Oil prices fell on Wednesday as the intensifying Sino-US trade dispute stoked worries over demand, although a drop in US crude inventories offered some support to prices. 

The international benchmark Brent crude futures were at $58.70 a barrel down 24 cents, or 0.41 per cent, from their previous settlement and trading near seven-month lows, while the West Texas Intermediate (WTI) crude futures fell 20 cents, or 0.37 per cent, from their last close to $53.43 per barrel.

“Crude oil prices remained under pressure as investors grappled with the impact of the trade conflict,” ANZ bank said in a note. 

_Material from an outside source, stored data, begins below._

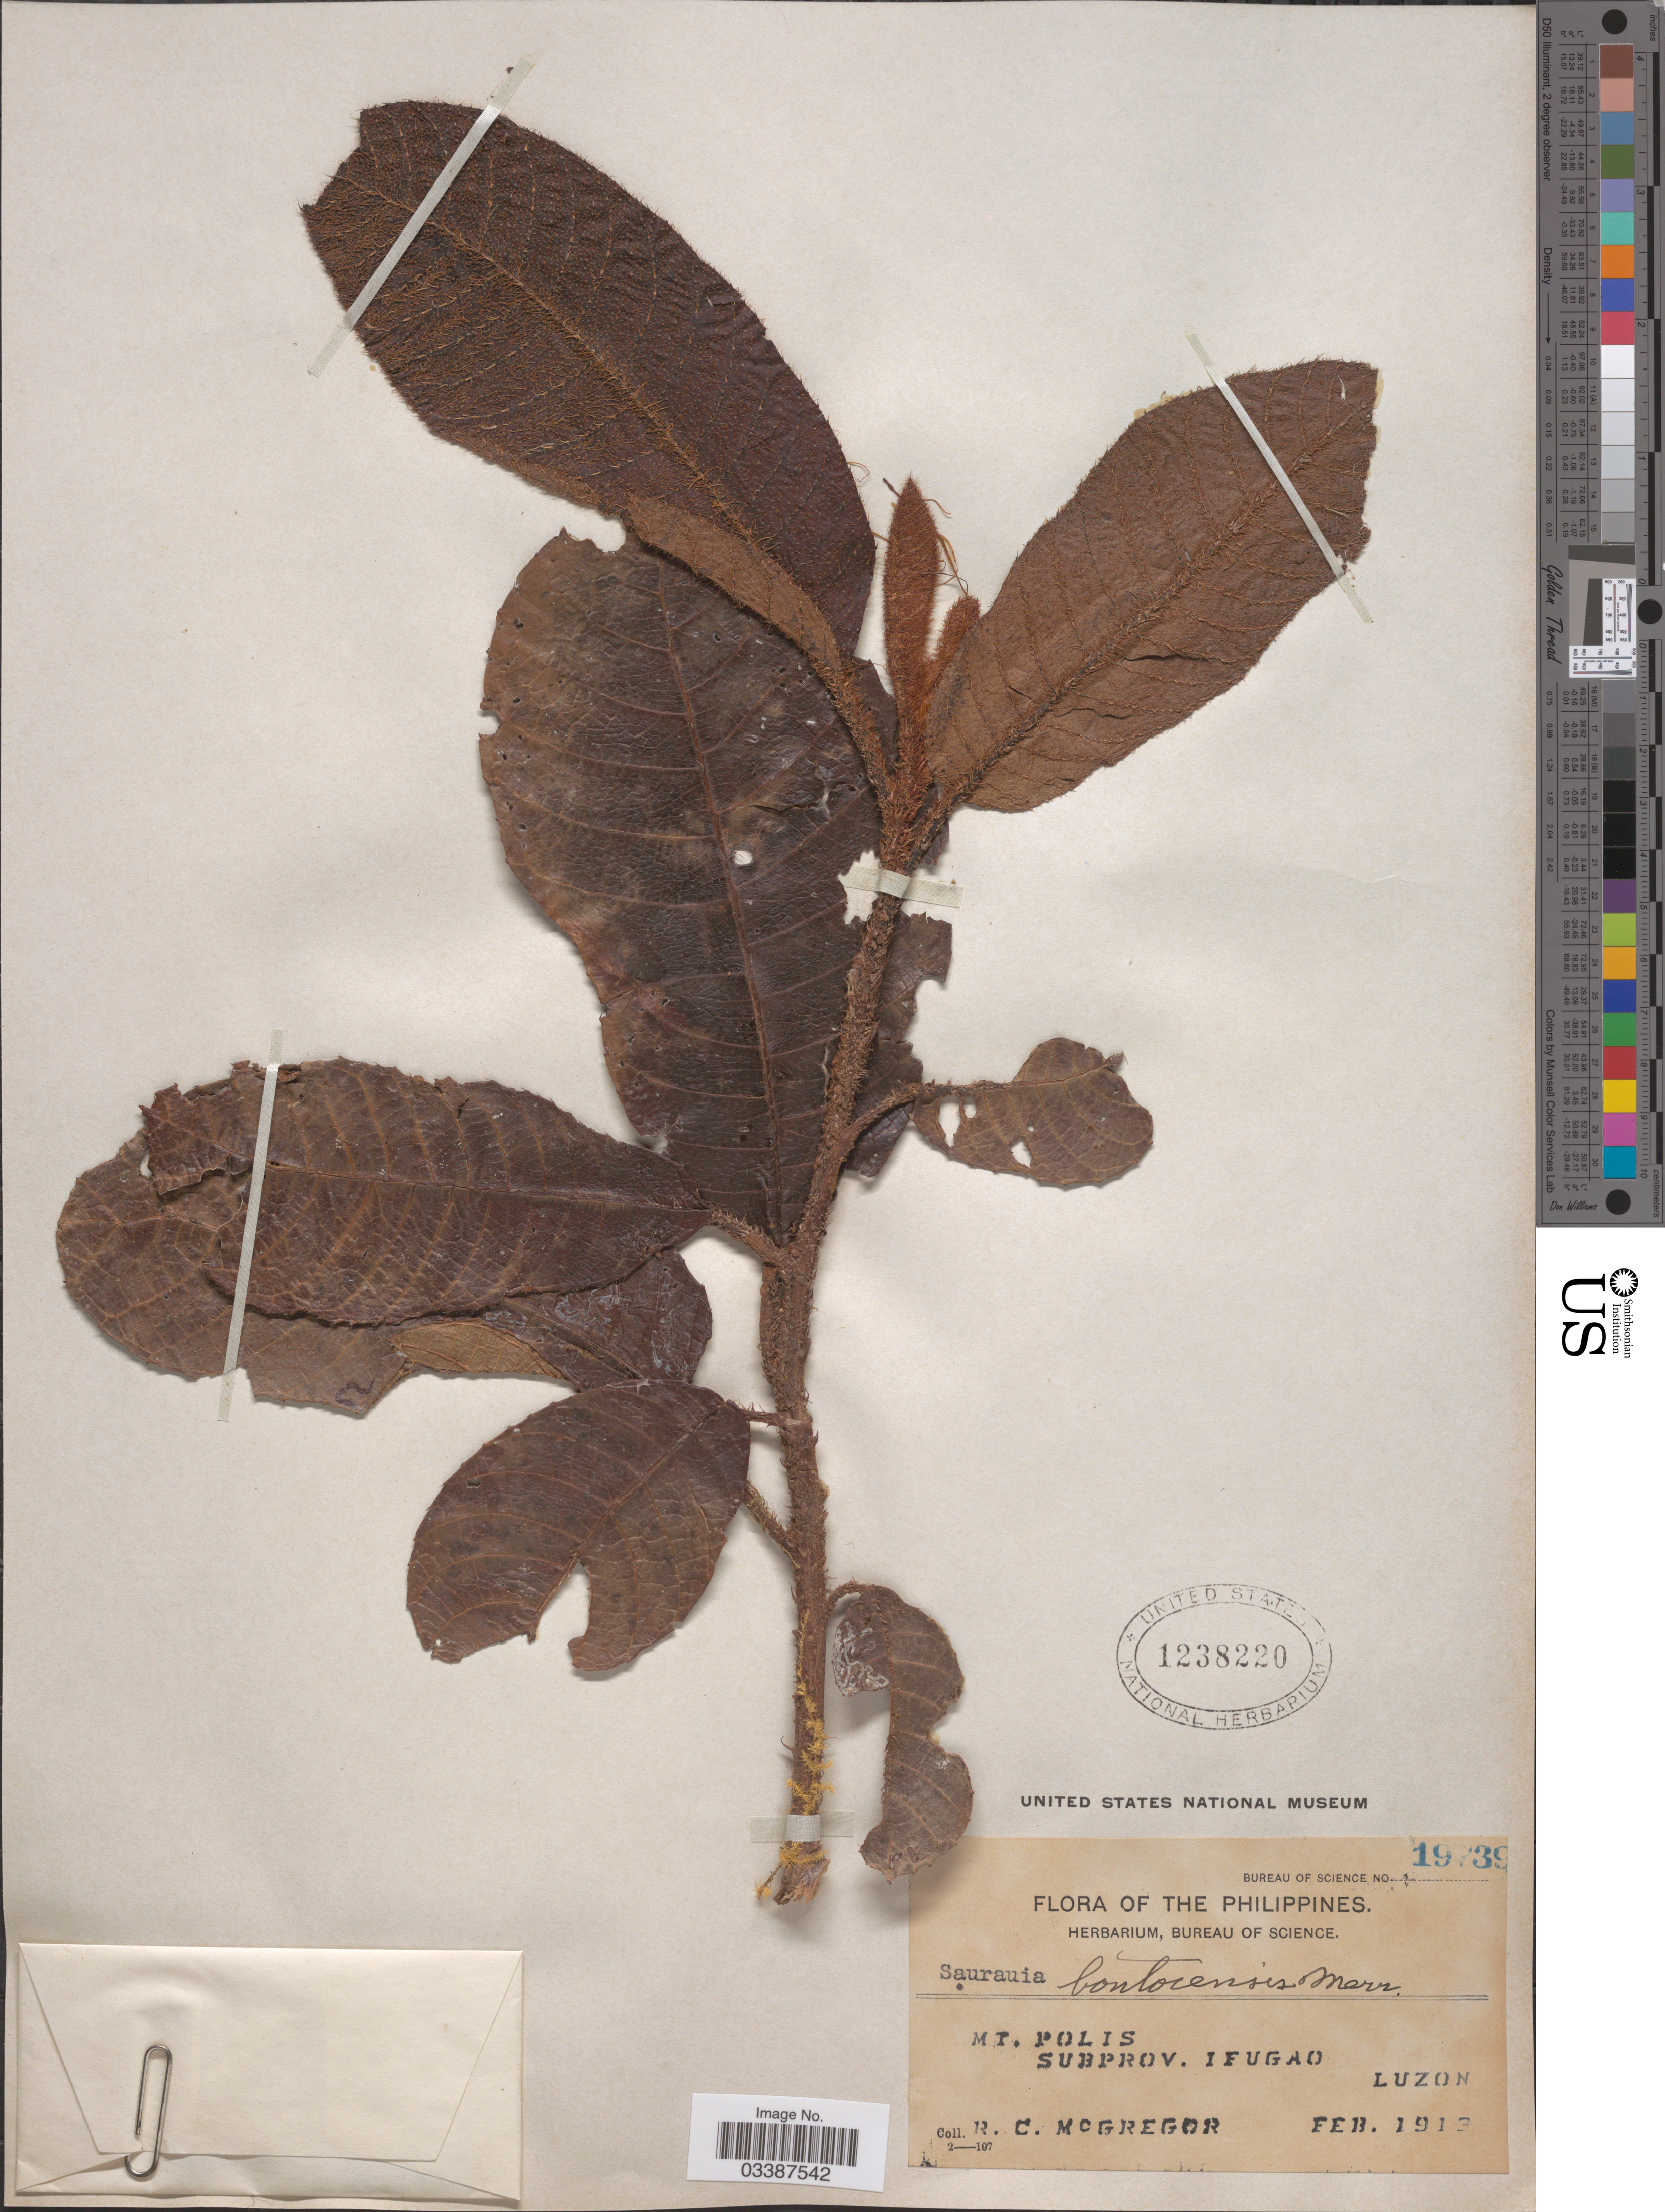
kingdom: Plantae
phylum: Tracheophyta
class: Magnoliopsida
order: Ericales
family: Actinidiaceae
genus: Saurauia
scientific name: Saurauia bontocensis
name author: Merr.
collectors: R. C. McGregor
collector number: Bureau of Science 19739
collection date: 1913-02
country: Philippines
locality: Mt. Polis, Subprov. Ifugao, Luzon.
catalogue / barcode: US 1238220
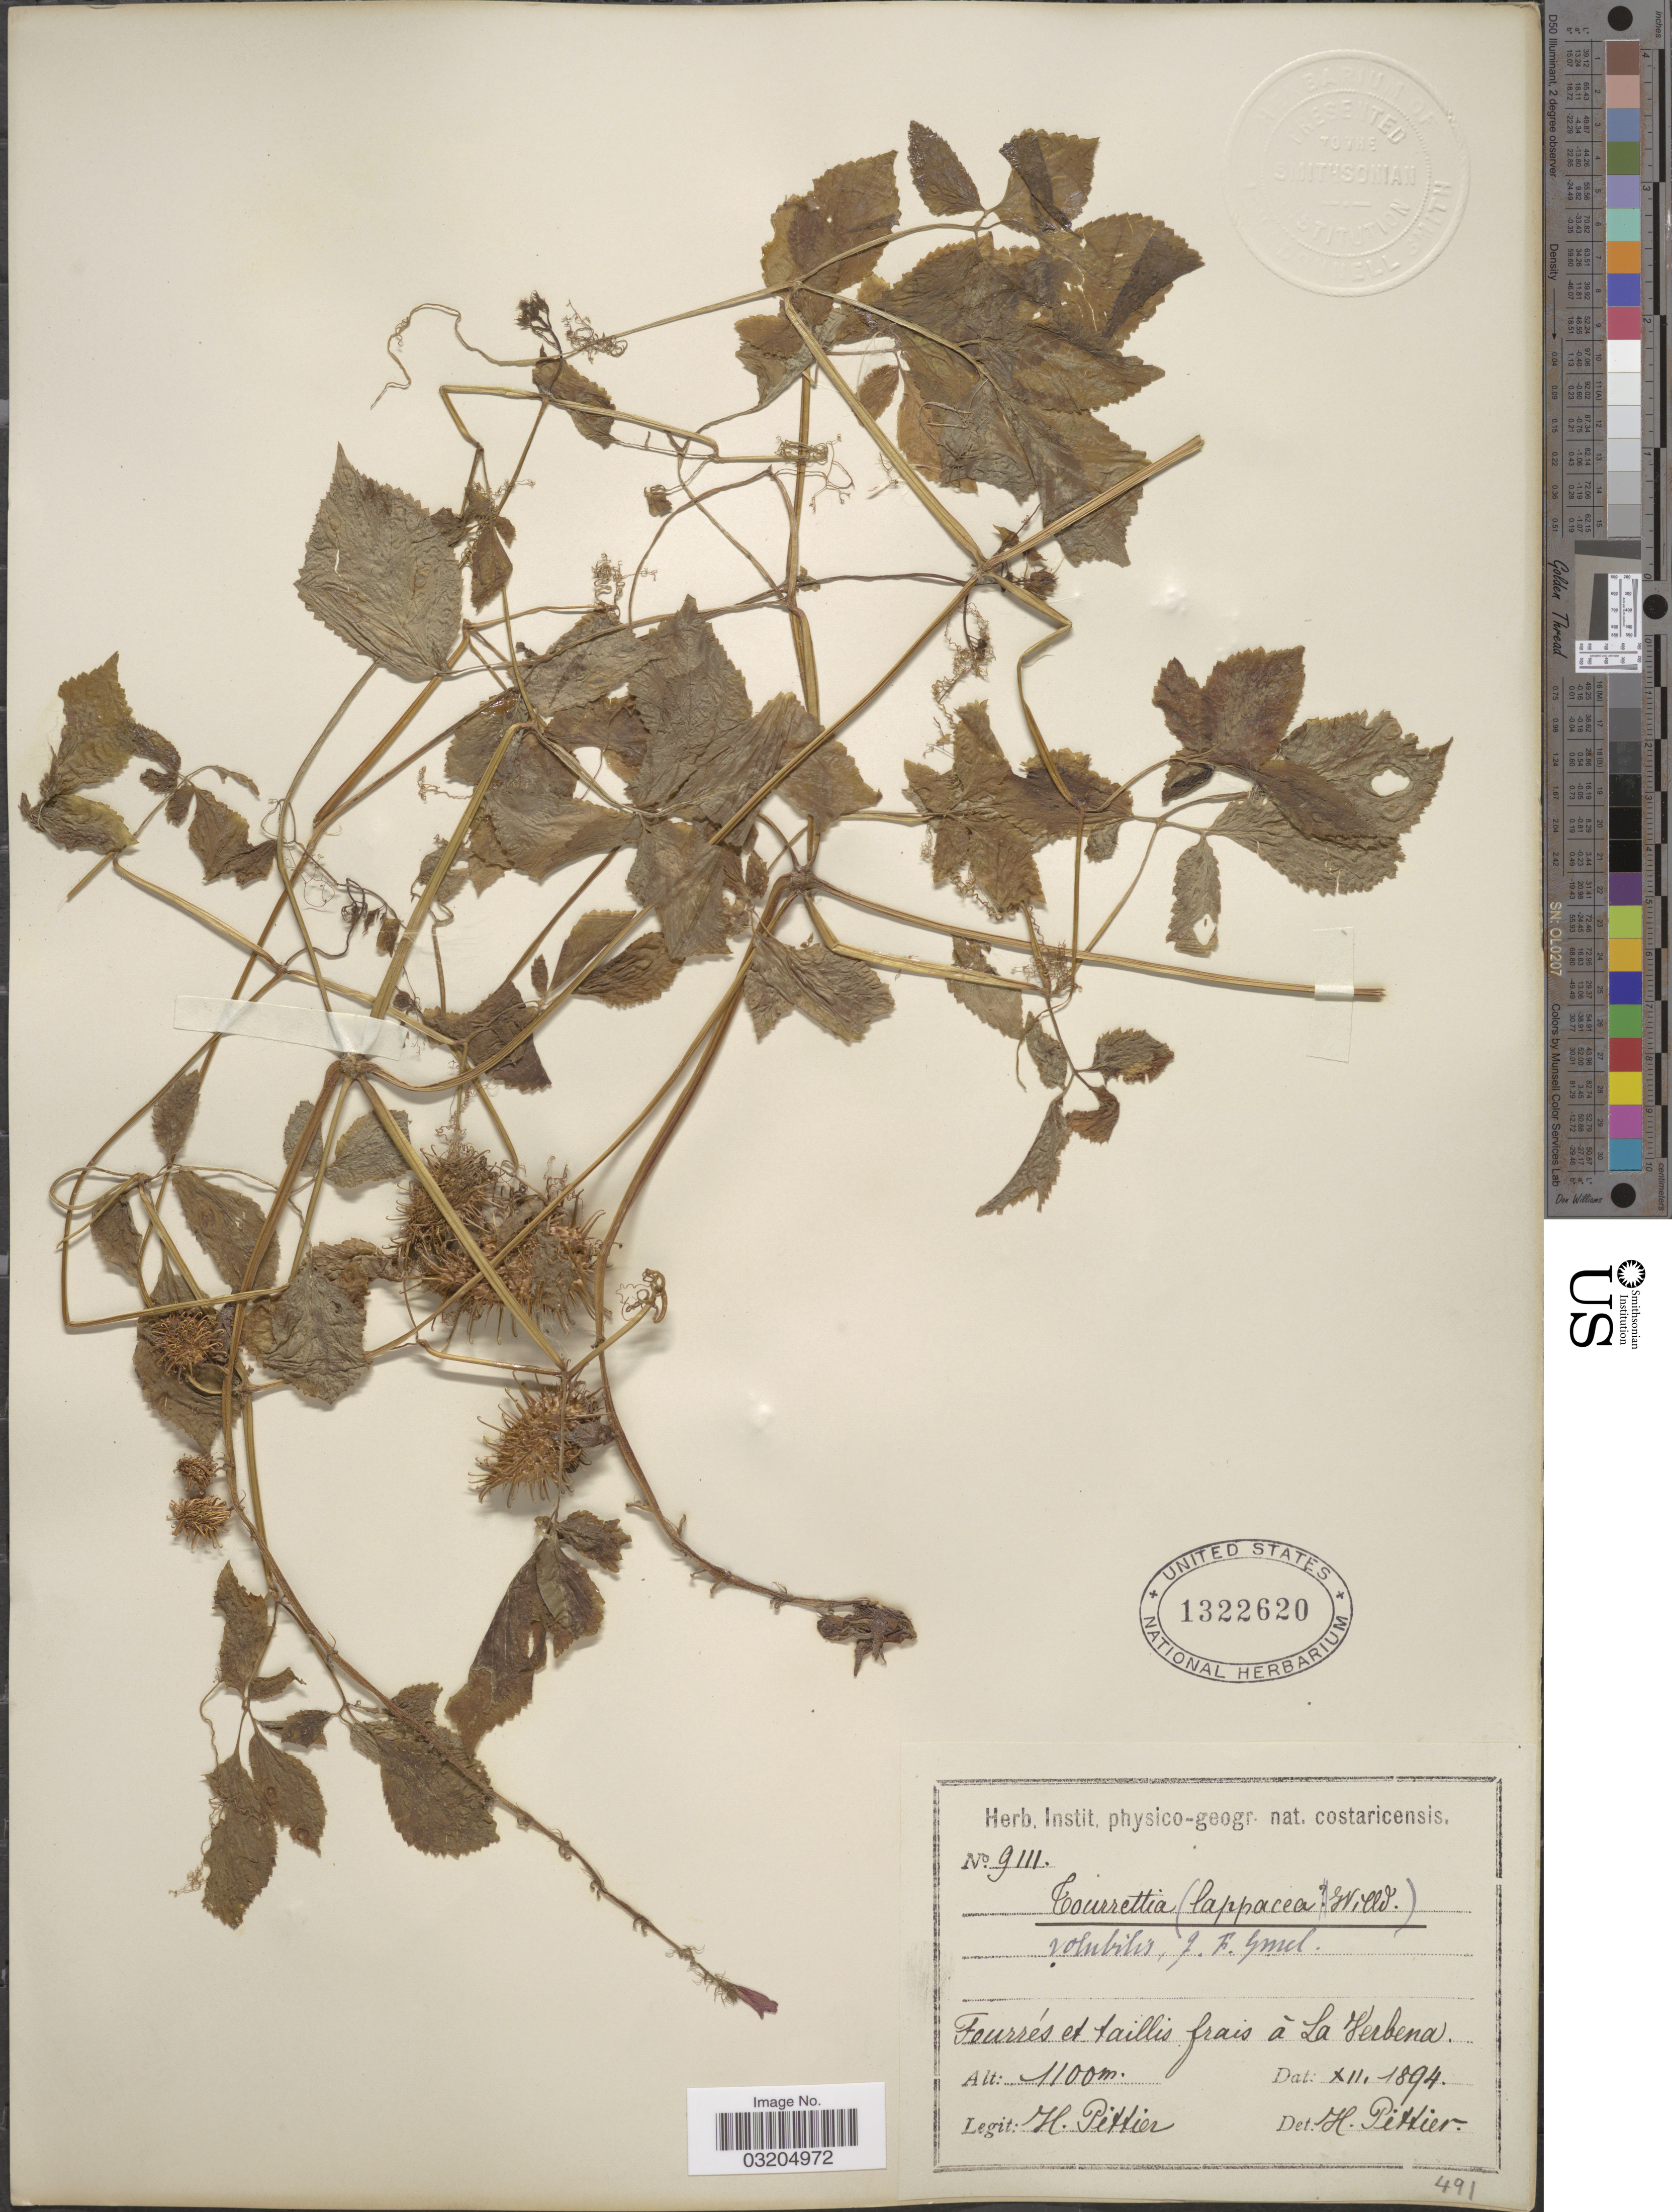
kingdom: Plantae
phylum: Tracheophyta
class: Magnoliopsida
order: Lamiales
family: Bignoniaceae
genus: Tourrettia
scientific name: Tourrettia lappacea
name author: (L'Hér.) Willd.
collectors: H. F. Pittier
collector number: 9111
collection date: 1894-12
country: Costa Rica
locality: Fourrés and taillis frais à La Verbena.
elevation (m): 1100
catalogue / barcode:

Brent prices have plunged more than 9 per cent in the past week after US President Donald Trump said he would slam a 10 per cent tariff on a further $300 billion in Chinese imports starting on September 1, sending global equity markets into a tailspin. 

But Trump on Tuesday dismissed fears the trade row with China could be drawn out.

Meanwhile, Saudi Arabia Energy Minister Khalid Al-Falih and US Energy Secretary Rick Perry on Tuesday said both sides expressed concern over threats targeting freedom of maritime traffic in the Arabian Gulf as they met in Washington.

Tensions in the Middle East have heightened in the wake of attacks on tankers and US drones, raising concerns over passing through the Straight of Hormuz, a key shipping artery of global oil trade.

Elsewhere, data indicating a larger-than-expected drop in US crude stocks offered some support to oil prices. 

US crude inventories fell by 3.4 million barrels in the week ended Aug.2 to 439.6 million barrels, compared with analyst expectations for a decrease of 2.8 million barrels.

Official data from the government’s Energy Information Administration, EIA, is due later on Wednesday.